* _Problem statement_
Transcribe each record exactly. Omit the pictures.

[Stored data entries]
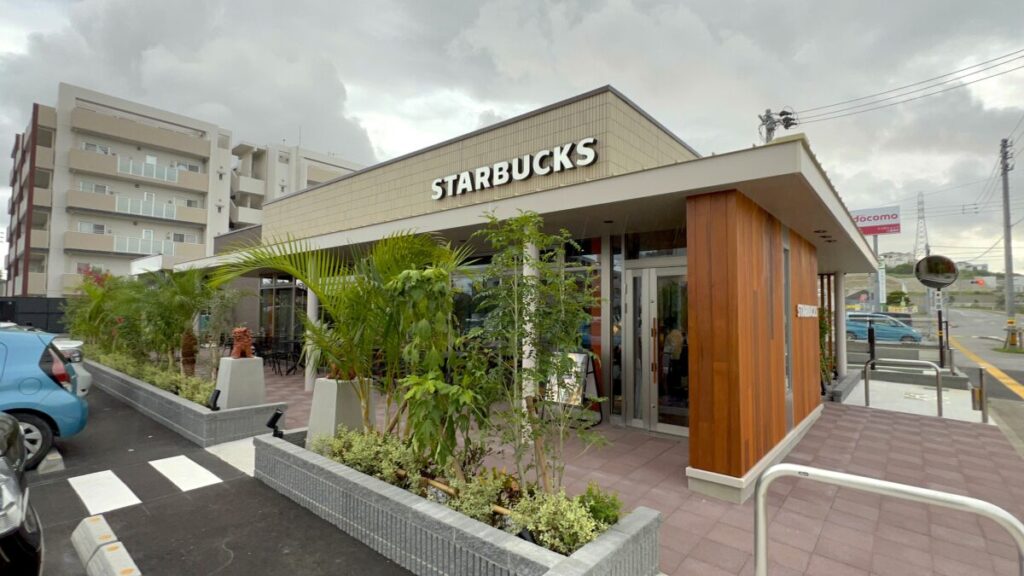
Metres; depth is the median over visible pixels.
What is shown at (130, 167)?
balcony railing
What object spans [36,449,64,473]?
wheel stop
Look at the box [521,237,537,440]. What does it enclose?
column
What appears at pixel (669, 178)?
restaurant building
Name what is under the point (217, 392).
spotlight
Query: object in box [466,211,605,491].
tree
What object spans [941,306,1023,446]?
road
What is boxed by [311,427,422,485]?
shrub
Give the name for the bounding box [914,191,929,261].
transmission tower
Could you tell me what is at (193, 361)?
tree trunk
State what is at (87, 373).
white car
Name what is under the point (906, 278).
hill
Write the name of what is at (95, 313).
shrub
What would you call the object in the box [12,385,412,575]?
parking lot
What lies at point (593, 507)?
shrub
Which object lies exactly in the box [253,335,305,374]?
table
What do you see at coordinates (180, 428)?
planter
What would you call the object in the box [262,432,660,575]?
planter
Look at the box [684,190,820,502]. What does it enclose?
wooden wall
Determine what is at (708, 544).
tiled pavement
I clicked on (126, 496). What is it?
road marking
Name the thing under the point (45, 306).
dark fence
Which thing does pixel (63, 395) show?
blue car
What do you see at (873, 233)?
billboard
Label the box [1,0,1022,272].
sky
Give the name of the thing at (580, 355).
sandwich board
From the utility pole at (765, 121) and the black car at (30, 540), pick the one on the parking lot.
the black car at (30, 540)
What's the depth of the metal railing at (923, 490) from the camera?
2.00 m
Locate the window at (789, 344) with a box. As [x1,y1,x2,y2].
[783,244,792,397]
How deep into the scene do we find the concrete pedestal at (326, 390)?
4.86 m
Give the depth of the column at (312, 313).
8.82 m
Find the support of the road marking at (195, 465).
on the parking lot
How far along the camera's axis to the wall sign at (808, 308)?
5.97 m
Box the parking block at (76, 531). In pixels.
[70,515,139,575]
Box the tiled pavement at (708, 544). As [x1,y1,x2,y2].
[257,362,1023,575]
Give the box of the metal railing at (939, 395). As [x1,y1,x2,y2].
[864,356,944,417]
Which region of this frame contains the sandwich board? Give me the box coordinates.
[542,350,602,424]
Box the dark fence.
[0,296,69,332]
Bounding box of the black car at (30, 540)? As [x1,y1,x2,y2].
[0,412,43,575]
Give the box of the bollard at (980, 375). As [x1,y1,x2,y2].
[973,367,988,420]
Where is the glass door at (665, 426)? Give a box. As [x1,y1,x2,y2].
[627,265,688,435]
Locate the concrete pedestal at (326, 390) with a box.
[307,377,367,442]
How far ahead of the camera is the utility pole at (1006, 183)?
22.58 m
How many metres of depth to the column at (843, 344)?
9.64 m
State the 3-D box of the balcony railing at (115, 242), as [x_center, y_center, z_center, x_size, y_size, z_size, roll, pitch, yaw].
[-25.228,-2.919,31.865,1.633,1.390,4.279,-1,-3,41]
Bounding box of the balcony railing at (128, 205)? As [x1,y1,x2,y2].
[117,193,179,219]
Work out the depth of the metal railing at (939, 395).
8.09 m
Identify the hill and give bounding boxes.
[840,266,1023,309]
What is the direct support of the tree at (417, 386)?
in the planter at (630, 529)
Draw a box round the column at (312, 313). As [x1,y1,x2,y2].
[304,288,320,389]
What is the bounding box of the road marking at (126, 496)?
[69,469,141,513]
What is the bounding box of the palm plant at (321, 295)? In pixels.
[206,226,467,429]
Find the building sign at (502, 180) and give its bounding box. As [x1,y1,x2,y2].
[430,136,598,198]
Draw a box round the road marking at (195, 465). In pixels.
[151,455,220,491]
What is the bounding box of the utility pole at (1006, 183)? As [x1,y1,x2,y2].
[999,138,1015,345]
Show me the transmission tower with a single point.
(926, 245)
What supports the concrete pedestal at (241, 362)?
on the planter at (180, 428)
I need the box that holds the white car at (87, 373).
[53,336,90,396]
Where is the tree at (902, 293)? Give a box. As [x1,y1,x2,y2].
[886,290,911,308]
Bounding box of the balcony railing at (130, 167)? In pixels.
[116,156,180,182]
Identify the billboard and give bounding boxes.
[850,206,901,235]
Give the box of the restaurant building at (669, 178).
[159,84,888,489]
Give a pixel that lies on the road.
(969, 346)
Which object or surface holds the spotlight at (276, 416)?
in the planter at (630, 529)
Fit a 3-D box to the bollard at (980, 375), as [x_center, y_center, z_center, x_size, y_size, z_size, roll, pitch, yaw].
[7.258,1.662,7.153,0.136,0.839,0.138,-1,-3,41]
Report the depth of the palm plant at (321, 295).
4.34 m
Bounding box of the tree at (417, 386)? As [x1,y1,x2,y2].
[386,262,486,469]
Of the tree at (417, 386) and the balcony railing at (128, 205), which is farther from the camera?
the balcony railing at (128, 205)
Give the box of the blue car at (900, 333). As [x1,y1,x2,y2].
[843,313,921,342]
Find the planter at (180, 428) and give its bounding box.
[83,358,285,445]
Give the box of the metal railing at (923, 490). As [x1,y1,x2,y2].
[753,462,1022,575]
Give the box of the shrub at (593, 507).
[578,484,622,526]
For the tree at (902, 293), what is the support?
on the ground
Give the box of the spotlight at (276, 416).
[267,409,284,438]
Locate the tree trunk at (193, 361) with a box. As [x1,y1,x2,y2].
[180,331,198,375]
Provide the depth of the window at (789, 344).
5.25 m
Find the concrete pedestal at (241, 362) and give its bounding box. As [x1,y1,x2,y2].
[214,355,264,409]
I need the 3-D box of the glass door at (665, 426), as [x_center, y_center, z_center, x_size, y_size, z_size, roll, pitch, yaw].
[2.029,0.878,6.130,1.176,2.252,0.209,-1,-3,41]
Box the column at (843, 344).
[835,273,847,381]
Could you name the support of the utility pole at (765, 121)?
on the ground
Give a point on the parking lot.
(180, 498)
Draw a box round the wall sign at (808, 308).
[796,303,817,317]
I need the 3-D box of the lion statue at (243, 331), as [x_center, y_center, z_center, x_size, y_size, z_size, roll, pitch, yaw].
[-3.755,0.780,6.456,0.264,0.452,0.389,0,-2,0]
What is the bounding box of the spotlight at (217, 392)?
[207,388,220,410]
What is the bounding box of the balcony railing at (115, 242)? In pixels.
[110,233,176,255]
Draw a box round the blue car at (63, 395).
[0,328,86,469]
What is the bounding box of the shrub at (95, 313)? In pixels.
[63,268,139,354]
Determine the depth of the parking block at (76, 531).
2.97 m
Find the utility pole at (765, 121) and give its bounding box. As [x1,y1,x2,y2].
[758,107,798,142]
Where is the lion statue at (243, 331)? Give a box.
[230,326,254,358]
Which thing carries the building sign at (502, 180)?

* _Answer to this task_
Metres; depth is the median over visible pixels.
What is shown at (130, 167)?
balcony railing
What object spans [36,449,64,473]?
wheel stop
Look at the box [521,237,537,440]. What does it enclose?
column
What appears at pixel (669, 178)?
restaurant building
Name what is under the point (217, 392).
spotlight
Query: object in box [466,211,605,491].
tree
What object spans [941,306,1023,446]?
road
What is boxed by [311,427,422,485]?
shrub
Give the name for the bounding box [914,191,929,261].
transmission tower
Could you tell me what is at (193, 361)?
tree trunk
State what is at (87, 373).
white car
Name what is under the point (906, 278).
hill
Write the name of what is at (95, 313).
shrub
What would you call the object in the box [12,385,412,575]?
parking lot
What lies at point (593, 507)?
shrub
Which object lies exactly in the box [253,335,305,374]?
table
What do you see at coordinates (180, 428)?
planter
What would you call the object in the box [262,432,660,575]?
planter
Look at the box [684,190,820,502]. What does it enclose?
wooden wall
Determine what is at (708, 544).
tiled pavement
I clicked on (126, 496). What is it?
road marking
Name the thing under the point (45, 306).
dark fence
Which thing does pixel (63, 395) show?
blue car
What do you see at (873, 233)?
billboard
Label the box [1,0,1022,272].
sky
Give the name of the thing at (580, 355).
sandwich board
From the utility pole at (765, 121) and the black car at (30, 540), pick the one on the parking lot.
the black car at (30, 540)
What's the depth of the metal railing at (923, 490) from the camera?
2.00 m
Locate the window at (789, 344) with a box. As [x1,y1,x2,y2].
[783,244,792,397]
How deep into the scene do we find the concrete pedestal at (326, 390)?
4.86 m
Give the depth of the column at (312, 313).
8.82 m
Find the support of the road marking at (195, 465).
on the parking lot
How far along the camera's axis to the wall sign at (808, 308)?
5.97 m
Box the parking block at (76, 531). In pixels.
[70,515,139,575]
Box the tiled pavement at (708, 544). As [x1,y1,x2,y2].
[257,362,1023,575]
Give the box of the metal railing at (939, 395). As [x1,y1,x2,y2].
[864,356,944,417]
Which region of this frame contains the sandwich board? Give me the box coordinates.
[542,350,602,424]
Box the dark fence.
[0,296,69,332]
Bounding box of the black car at (30, 540)? As [x1,y1,x2,y2].
[0,412,43,575]
Give the box of the bollard at (980, 375). As [x1,y1,x2,y2].
[973,367,988,420]
Where is the glass door at (665, 426)? Give a box. As [x1,y1,x2,y2].
[627,265,688,435]
Locate the concrete pedestal at (326, 390) with a box.
[307,377,367,442]
How far ahead of the camera is the utility pole at (1006, 183)?
22.58 m
How many metres of depth to the column at (843, 344)?
9.64 m
State the 3-D box of the balcony railing at (115, 242), as [x_center, y_center, z_center, x_size, y_size, z_size, roll, pitch, yaw].
[-25.228,-2.919,31.865,1.633,1.390,4.279,-1,-3,41]
Bounding box of the balcony railing at (128, 205)? As [x1,y1,x2,y2].
[117,193,179,219]
Work out the depth of the metal railing at (939, 395).
8.09 m
Identify the hill and give bounding boxes.
[840,266,1023,309]
What is the direct support of the tree at (417, 386)?
in the planter at (630, 529)
Draw a box round the column at (312, 313). As [x1,y1,x2,y2].
[304,288,320,389]
What is the bounding box of the road marking at (126, 496)?
[69,469,141,513]
What is the bounding box of the palm plant at (321, 295)? In pixels.
[206,226,467,429]
Find the building sign at (502, 180) and give its bounding box. As [x1,y1,x2,y2].
[430,136,598,198]
Draw a box round the road marking at (195, 465). In pixels.
[151,455,220,491]
What is the bounding box of the utility pole at (1006, 183)? As [x1,y1,x2,y2].
[999,138,1015,345]
Show me the transmission tower with a single point.
(926, 245)
What supports the concrete pedestal at (241, 362)?
on the planter at (180, 428)
I need the box that holds the white car at (87, 373).
[53,336,90,396]
Where is the tree at (902, 293)? Give a box. As [x1,y1,x2,y2].
[886,290,911,308]
Bounding box of the balcony railing at (130, 167)? In pixels.
[116,156,180,182]
Identify the billboard and give bounding boxes.
[850,206,901,235]
Give the box of the restaurant building at (669, 178).
[159,84,888,489]
Give a pixel that lies on the road.
(969, 346)
Which object or surface holds the spotlight at (276, 416)?
in the planter at (630, 529)
Fit a 3-D box to the bollard at (980, 375), as [x_center, y_center, z_center, x_size, y_size, z_size, roll, pitch, yaw].
[7.258,1.662,7.153,0.136,0.839,0.138,-1,-3,41]
Report the depth of the palm plant at (321, 295).
4.34 m
Bounding box of the tree at (417, 386)? As [x1,y1,x2,y2].
[386,262,486,469]
Of the tree at (417, 386) and the balcony railing at (128, 205), which is farther from the camera?
the balcony railing at (128, 205)
Give the box of the blue car at (900, 333). As [x1,y1,x2,y2].
[843,313,921,342]
Find the planter at (180, 428) and give its bounding box.
[83,358,285,445]
Give the box of the metal railing at (923, 490). As [x1,y1,x2,y2].
[753,462,1022,575]
Give the box of the shrub at (593, 507).
[578,484,622,526]
For the tree at (902, 293), what is the support?
on the ground
Give the box of the spotlight at (276, 416).
[267,409,284,438]
Locate the tree trunk at (193, 361) with a box. As [x1,y1,x2,y2].
[180,331,198,375]
Provide the depth of the window at (789, 344).
5.25 m
Find the concrete pedestal at (241, 362) and give its bounding box. As [x1,y1,x2,y2].
[214,355,264,409]
I need the 3-D box of the glass door at (665, 426), as [x_center, y_center, z_center, x_size, y_size, z_size, roll, pitch, yaw].
[2.029,0.878,6.130,1.176,2.252,0.209,-1,-3,41]
Box the column at (843, 344).
[835,273,847,381]
Could you name the support of the utility pole at (765, 121)?
on the ground
Give a point on the parking lot.
(180, 498)
Draw a box round the wall sign at (808, 308).
[796,303,817,317]
I need the 3-D box of the lion statue at (243, 331), as [x_center, y_center, z_center, x_size, y_size, z_size, roll, pitch, yaw].
[-3.755,0.780,6.456,0.264,0.452,0.389,0,-2,0]
What is the bounding box of the spotlight at (217, 392)?
[207,388,220,410]
What is the bounding box of the balcony railing at (115, 242)? In pixels.
[110,233,176,255]
Draw a box round the blue car at (63, 395).
[0,328,86,469]
What is the bounding box of the shrub at (95, 313)? In pixels.
[63,268,139,354]
Determine the depth of the parking block at (76, 531).
2.97 m
Find the utility pole at (765, 121) and give its bounding box. As [x1,y1,x2,y2].
[758,107,798,142]
Where is the lion statue at (243, 331)? Give a box.
[230,326,254,358]
Which thing carries the building sign at (502, 180)?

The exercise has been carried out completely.